Bardi tried to do this by comparing oil depletion to a Lotka-Volterra (L-V) model of predator-prey interactions. This works on all three levels, culminating in an abstraction that demonstrates the Hubbert Curve in mathematical curves. That would work perfectly ... if it actually modeled the reality of the situation. Unfortunately Bardi's L-V doesn't cut it and it will actually misrepresent our continued understanding of the situation. In other words, we cannot use Bardi's analysis as a tool for practicing depletion management. Our learning basically ends up in an evolutionary dead-end, and even though it effectively works on an emotional and psychological level to fill in our cone of experience, it misses the mark completely on mathematical correctness.

Other people try to make the symbolic connection by comparing the oil discovery process as searching through a pile of peanuts or cashews for edible pieces. This works on a qualitative level, but until we have some quantitative aspects, it ends up short on the symbolic mathematical level. I myself have used the analogy of finding needles in the haystack, which brings in the formal concepts of dispersion. The idea of popcorn popping fills in more of the enactive and iconic levels of our experience (who hasn't waited in agonizing expectation of the furtive last few pops?) and the experiments themselves demonstrate the symbolic math involved -- the process of accelerating discovery as our reserve bag of popcorn inflates, followed by a peak in maximum discoveries, followed by a slow decline as the most stubborn kernels pop. The production cycle culminates as we consume the popped popcorn at a later date.

To compare this understanding against Bardi's Lotka-Volterra or of the Verhulst formulations shows the limitations of the the predator prey model, as it simply does not take into account the stochastic environment of exploration. For example, what if we had applied an L-V formulation to the popcorn experiment, what would we get? Since it is deterministic, it would come out like a spike with the cumulative showing as a step function. All the L-V can do is work on the mean value, so that it misses the real dynamics of random effects. With L-V, all the popcorn would pop at the same time. This is as ridiculously simplistic an assumption as the spherical cow.

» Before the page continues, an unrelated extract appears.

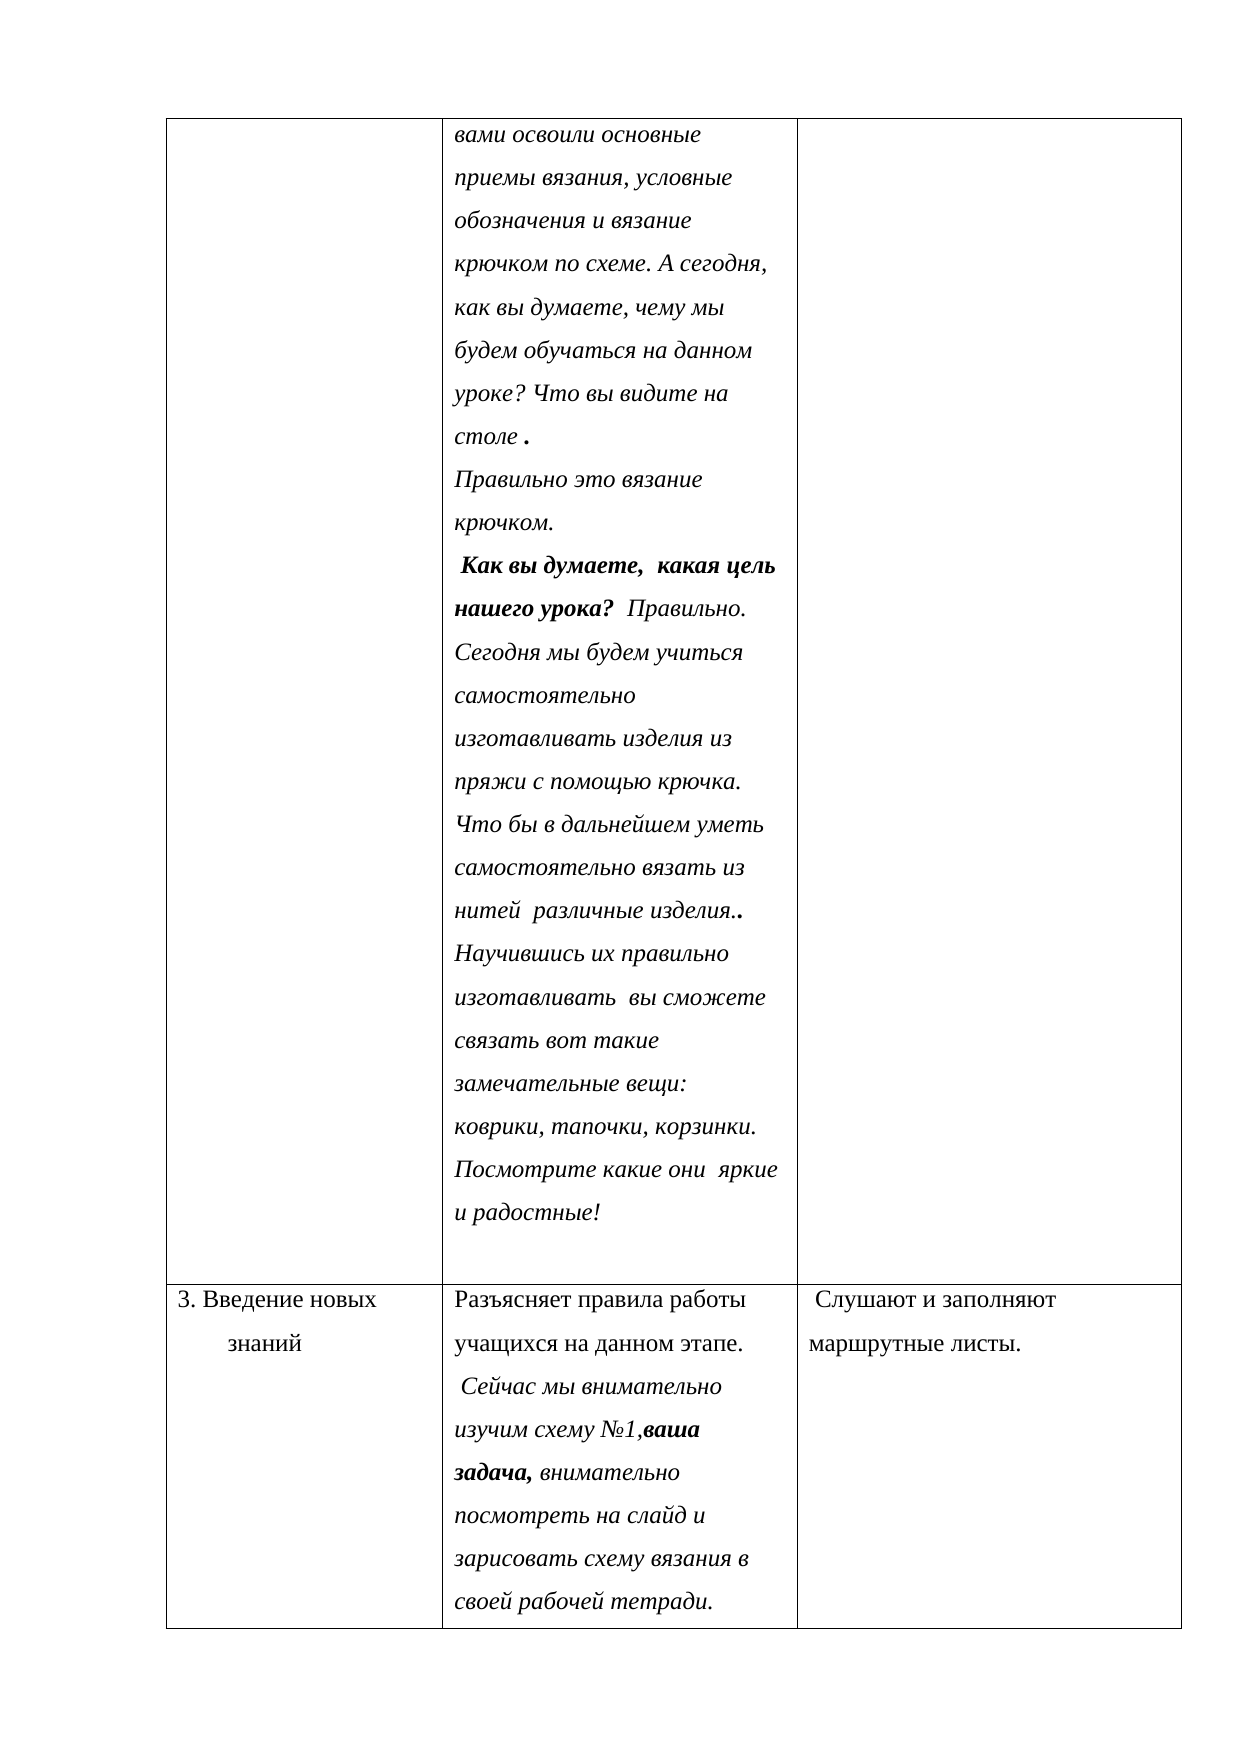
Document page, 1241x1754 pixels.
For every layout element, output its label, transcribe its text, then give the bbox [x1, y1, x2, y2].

Moreover, the L-V model also assumes that some collective feedback plays a large role, as if the amount we have found or the amount remaining (as to in the Verhulst equation) determines the essentials of how depletion comes about. Yet, as the single kernel popcorn experiment bears out, the feedback term does not really exist. All we really have to understand is that certain stubborn pockets will remain and we need to keep accelerating our search if we want to maintain the Hubbertian Logistic-like shape. In other words, the natural shape does not decline as some intrinsic collective property. On an iconic level, the popcorn kernels that have popped don't tell their buddy kernels to stop popping once the bag is nearing completion. Yet, the predator-prey model tells us that is the reality and Bardi wants us to believe that interaction happens. That essentially what I want to get across: a real understanding of the situation.

So in effect, with the correct mathematical model, I could easily work out the popcorn dynamics from first principles and use that as a predictive tool for some future need (maybe I could go work for Orville Redenbacher). Or on a symbolic level, I would tell a politician that I could accurately gauge how long popcorn would take to pop and use that information to convince him that we could gauge future oil depletion dynamics. Unless he had never seen a popcorn popper in action (GHWB perhaps?) he would say, yeah that would make sense -- and then I could relate that to how it makes sense in how oil depletion dynamics plays out.

This is the kind of mind-sized model that we have just worked out.






Notes
[1] Apparently high school and college science teachers like to use popcorn popping experiments as a way to introduce the procedures of statistical data collection and the scientific method.

[2] A fixed exit criteria is like the finish line in a race (see below). A random exit criteria is where the finish line varies.